A 5.3 g coin sliding to the right at 26.8 cm/s makes an elastic head-on collision with a 15.9 g coin that is initially at rest. After the collision, the 5.3 g coin moves to the left at 13.4 cm/s.
(a) Find the final velocity of the other coin.
cm/s
(b) Find the amount of kinetic energy transferred to the 15.9 g coin.
J
To find the final velocity of the other coin, we can apply the principle of conservation of momentum. According to this principle, the total momentum before the collision is equal to the total momentum after the collision, assuming no external forces are acting on the system.
First, let's calculate the momentum before and after the collision for each coin:
Momentum of the 5.3 g coin before the collision:
mass × velocity = (5.3 g) × (26.8 cm/s)
Note: We need to convert the mass from grams to kilograms and the velocity from cm/s to m/s to get the correct unit for momentum in kg·m/s.
The mass is 5.3 g = 0.0053 kg.
The velocity is 26.8 cm/s = 0.268 m/s.
So the momentum before the collision for the 5.3 g coin is:
0.0053 kg × 0.268 m/s = 0.0014204 kg·m/s.
Momentum of the 15.9 g coin before the collision:
Since the 15.9 g coin is initially at rest, its momentum before the collision is 0 kg·m/s.
Now, let's find the velocities of both coins after the collision:
Momentum of the 5.3 g coin after the collision:
Using the same formula as before:
mass × velocity = (5.3 g) × (-13.4 cm/s)
Note: The velocity of the 5.3 g coin after the collision is in the opposite direction, so we use a negative sign.
Converting the mass and velocity to the correct units:
Mass = 0.0053 kg
Velocity = -0.134 m/s (13.4 cm/s = 0.134 m/s)
Momentum of the 5.3 g coin after the collision:
0.0053 kg × (-0.134 m/s) = -0.0007122 kg·m/s.
Now, let's find the momentum of the 15.9 g coin after the collision, represented by P2:
P2 (momentum of the 15.9 g coin) = ??? kg·m/s.
Since momentum is conserved, we equate the total momentum before the collision to the total momentum after the collision:
Total momentum before = Total momentum after
(0.0014204 kg·m/s) + 0 kg·m/s = -0.0007122 kg·m/s + P2.
Simplifying this equation:
0.0014204 kg·m/s = P2 - 0.0007122 kg·m/s.
To find P2, we can rearrange this equation:
P2 = 0.0014204 kg·m/s + 0.0007122 kg·m/s.
Calculating the value of P2:
P2 = 0.0021326 kg·m/s.
Therefore, the final momentum of the 15.9 g coin after the collision is equal to 0.0021326 kg·m/s.
Now, let's move on to part (b) and find the amount of kinetic energy transferred to the 15.9 g coin.
To calculate the kinetic energy transferred, we need to find the difference in kinetic energy of the 15.9 g coin before and after the collision, as kinetic energy is dependent on mass and velocity.
Kinetic energy before the collision:
The 15.9 g coin is initially at rest, so its kinetic energy before the collision is 0.

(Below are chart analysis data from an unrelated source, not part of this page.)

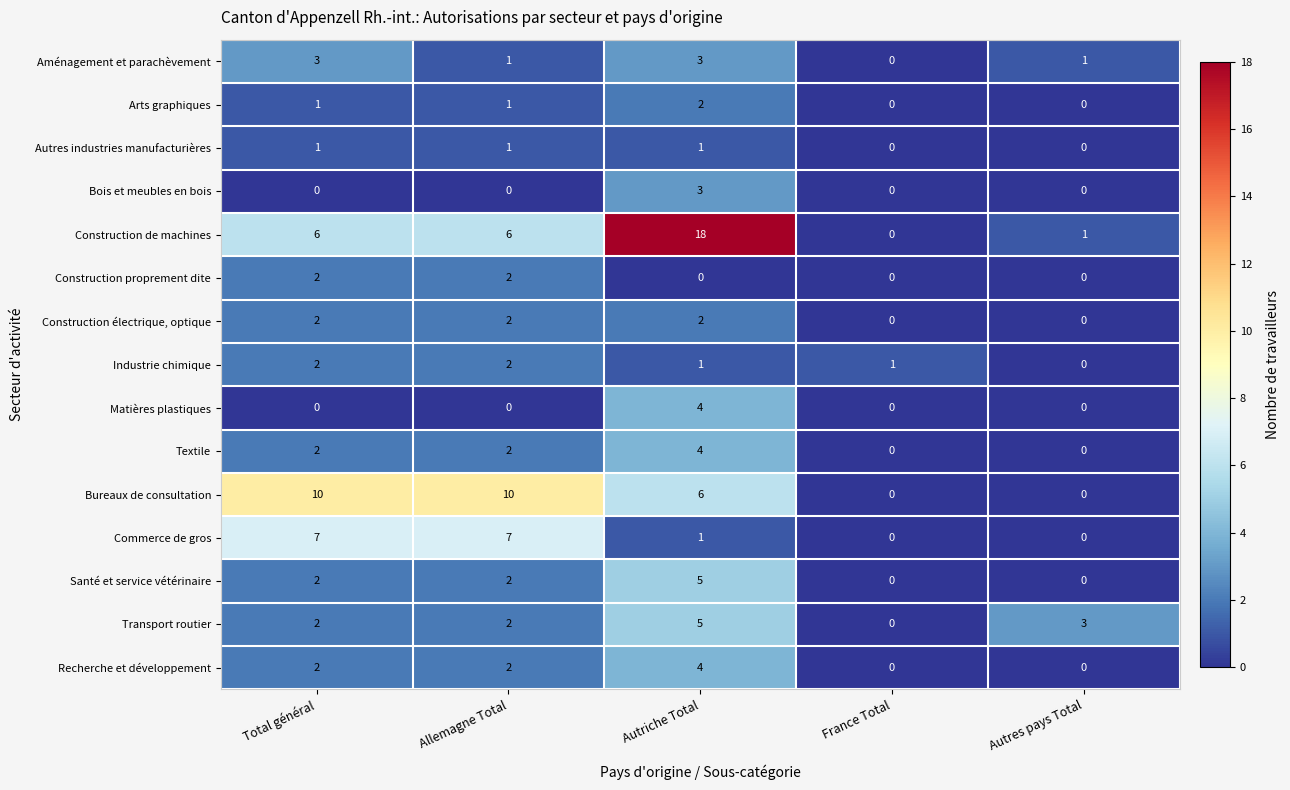

How many data points in Bureaux de consultation are less than 6?

2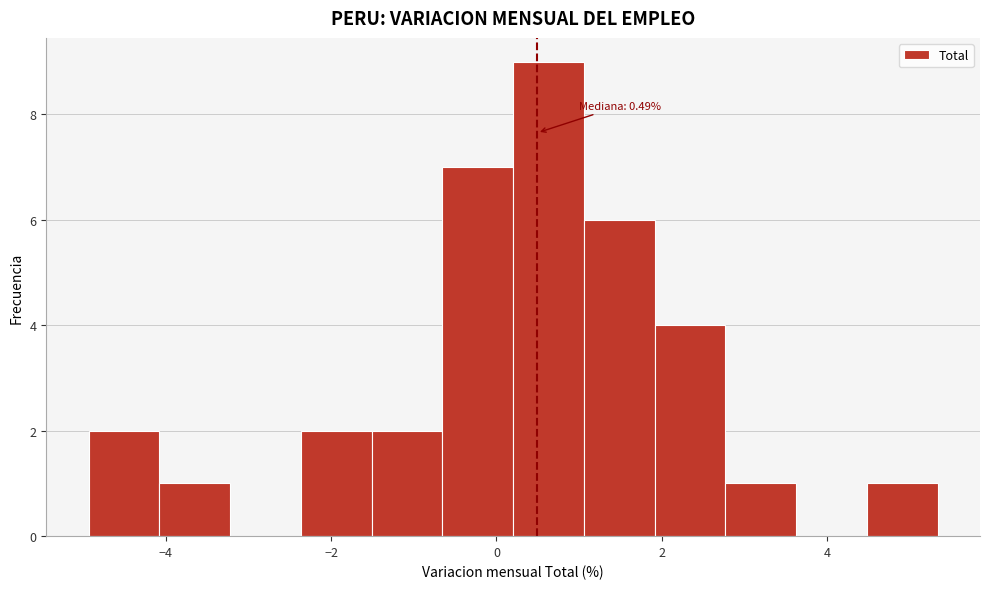

Which range on the x-axis has the tallest bar?

0.2 to 1.0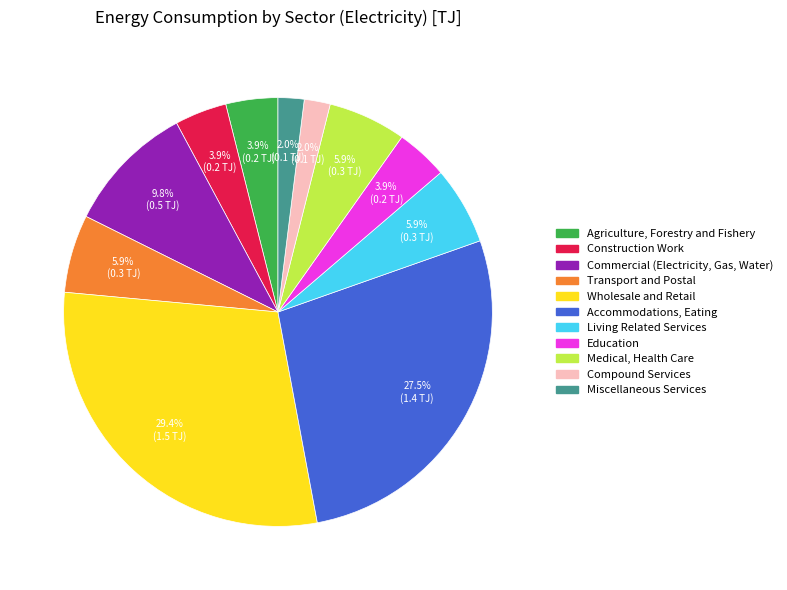

To the nearest percent, what is the difference between the largest and smallest slice percentages?

27%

Kinetic energy after the collision:
The kinetic energy after the collision can be calculated using the formula: KE = (1/2) × mass × velocity^2.

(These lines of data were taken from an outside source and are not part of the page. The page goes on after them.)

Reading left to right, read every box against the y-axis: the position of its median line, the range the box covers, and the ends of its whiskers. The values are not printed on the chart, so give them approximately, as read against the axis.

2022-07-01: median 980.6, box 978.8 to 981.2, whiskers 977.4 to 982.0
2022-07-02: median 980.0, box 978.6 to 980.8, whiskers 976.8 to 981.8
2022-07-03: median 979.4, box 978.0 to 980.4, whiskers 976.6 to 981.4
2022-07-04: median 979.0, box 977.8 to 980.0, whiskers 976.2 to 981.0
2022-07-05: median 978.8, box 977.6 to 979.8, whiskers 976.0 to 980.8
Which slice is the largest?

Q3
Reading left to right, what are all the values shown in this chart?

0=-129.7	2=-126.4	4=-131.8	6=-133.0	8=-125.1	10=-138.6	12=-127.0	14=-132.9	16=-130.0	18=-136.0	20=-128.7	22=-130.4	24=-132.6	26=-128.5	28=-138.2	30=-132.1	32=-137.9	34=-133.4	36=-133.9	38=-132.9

Mass = 15.9 g = 0.0159 kg.
Velocity = P2 / mass (Note: P2 is the momentum of the 15.9 g coin after the collision.)
Substituting the values into the formula:
KE = (1/2) × 0.0159 kg × (P2/mass)^2.
Calculating the value:
KE = (1/2) × 0.0159 kg × (0.0021326 kg·m/s / 0.0159 kg)^2.
Simplifying:
KE = 5.36695 × 10^(-5) J.
Therefore, the amount of kinetic energy transferred to the 15.9 g coin is approximately 5.36695 × 10^(-5) J.